A partir de
Mateo Barthas, de Alejandro Dumas
De los cuentos reunidos en “Los caballeros templarios”, originalmente “Crímenes célebres”, elijo Mateo Barthas. Célebre “físico, es decir, médico del rey”, que vivía en la calle de las Ratas, enfrente del mísero pergaminero maese Joulu que rogaba a su santo patrono San Pacomio que se lo llevara antes que morir de hambre.
En esos ruegos andaba cuando vio entrar al respetado médico con un peregrino a su casa, siempre silenciosa pero de la que ahora escuchaba unos gemidos seguidos de un nuevo silencio.
Concluyó lo que la fama le permitía concluir: que el peregrino había asesinado al respetado Mateo. Mandó llamar al preboste, que se apersonó con seis jinetes y doce arqueros de a pie, para encontrarse que el cadáver era el del peregrino.
Detención y juicio. La defensa a cargo del igualmente respetado joven abogado Pedro Gaudoy. El crimen era indefendible. Pero los motivos, eran otra cosa: “su crimen debemos imputarlo a su fanatismo por la ciencia, a su amor por la humanidad”, alegó, explicando que quería conocer la circulación de la sangre para la cura de enfermedades.
Y formuló una pregunta extraña para cualquier oído: “si este crimen no puede ser irremisible a los ojos de Dios, ¿podría ser imperdonable a los ojos de los hombres?”, tomando en consideración que era “para beneficio de la humanidad”.

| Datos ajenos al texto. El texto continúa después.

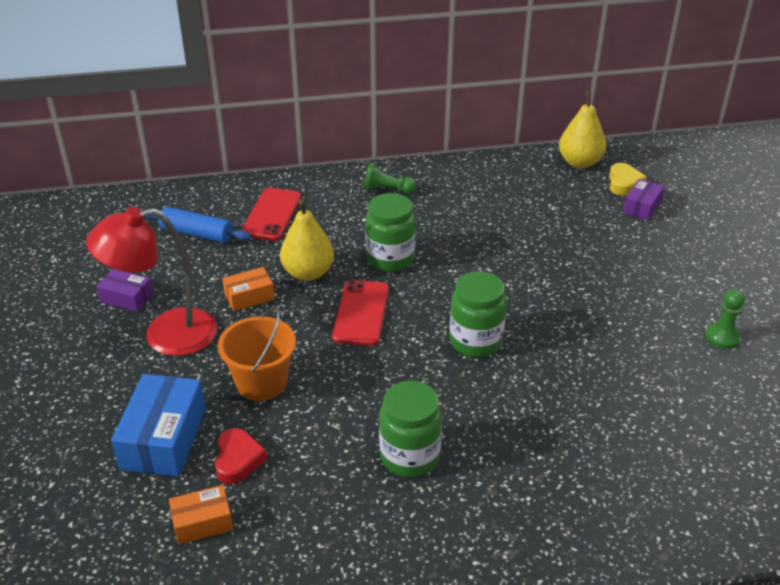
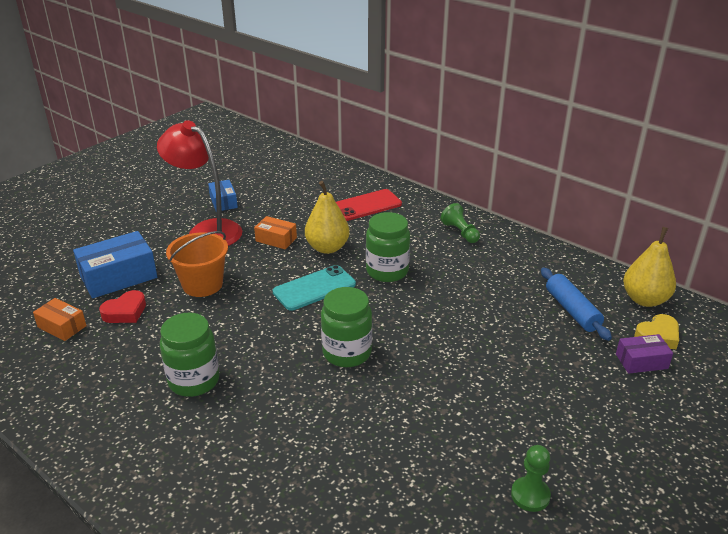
camera: 50 degrees right, 5 degrees down
purple box [96,269,153,312] -> blue box [208,180,238,212]
blue rolling pin [145,207,251,243] -> blue rolling pin moved to [541,268,612,341]
red phone [332,280,389,346] -> turquoise phone [273,265,356,311]

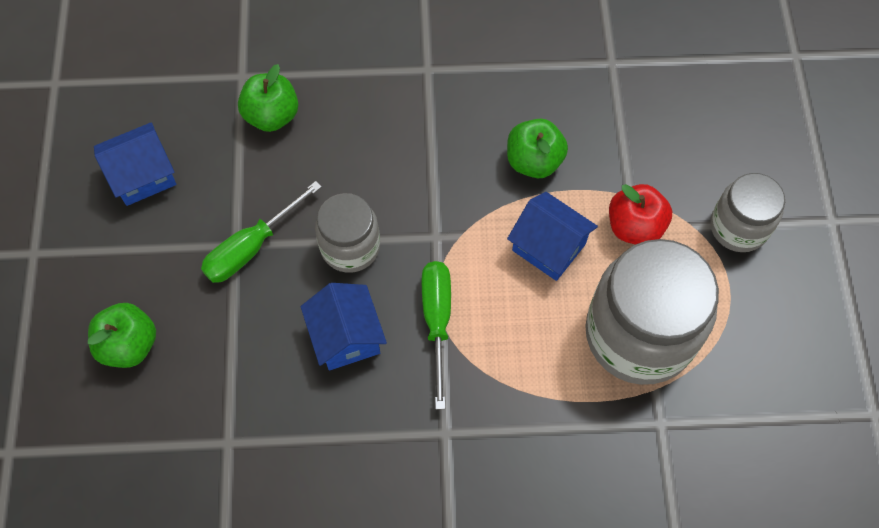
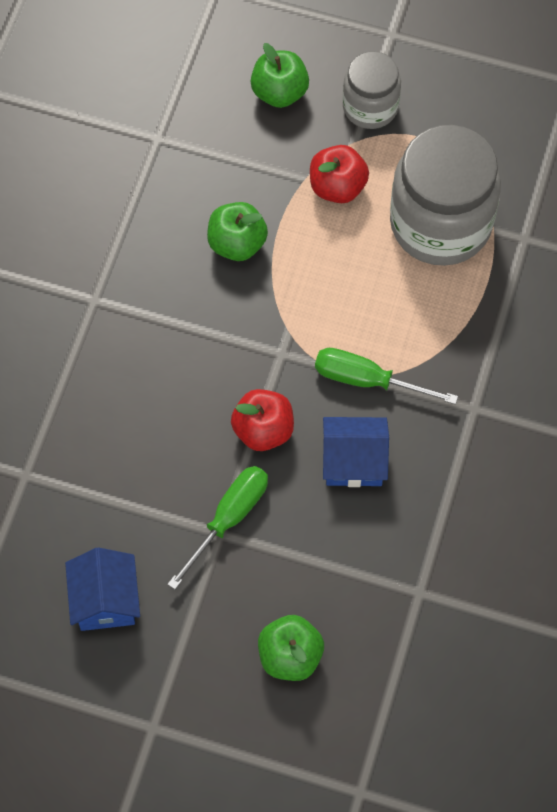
camera: 70 degrees left, 0 degrees up
green screwdriver [201,181,322,283] -> green screwdriver turned 120 degrees counterclockwise [167,466,268,590]
green apple [238,64,298,132] -> green apple moved to [251,43,309,108]
grey jar [315,193,380,273] -> red apple [231,389,294,451]
blue house [507,192,598,281] -> none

No fue una pregunta retórica, y con picardía se introdujo en la celda y sustituyó a Barthas. Conmovido el preboste y el mismo rey, lo perdonaron, porque no era menor su “grandeza de corazón”.
Invirtió el sentido común: no la misericordia de Dios, sino la de los hombres; y lo probó, a su costa, ¿quién estaría dispuesto a dar semejante prueba, sin limitarse a la grandeza de los enunciados?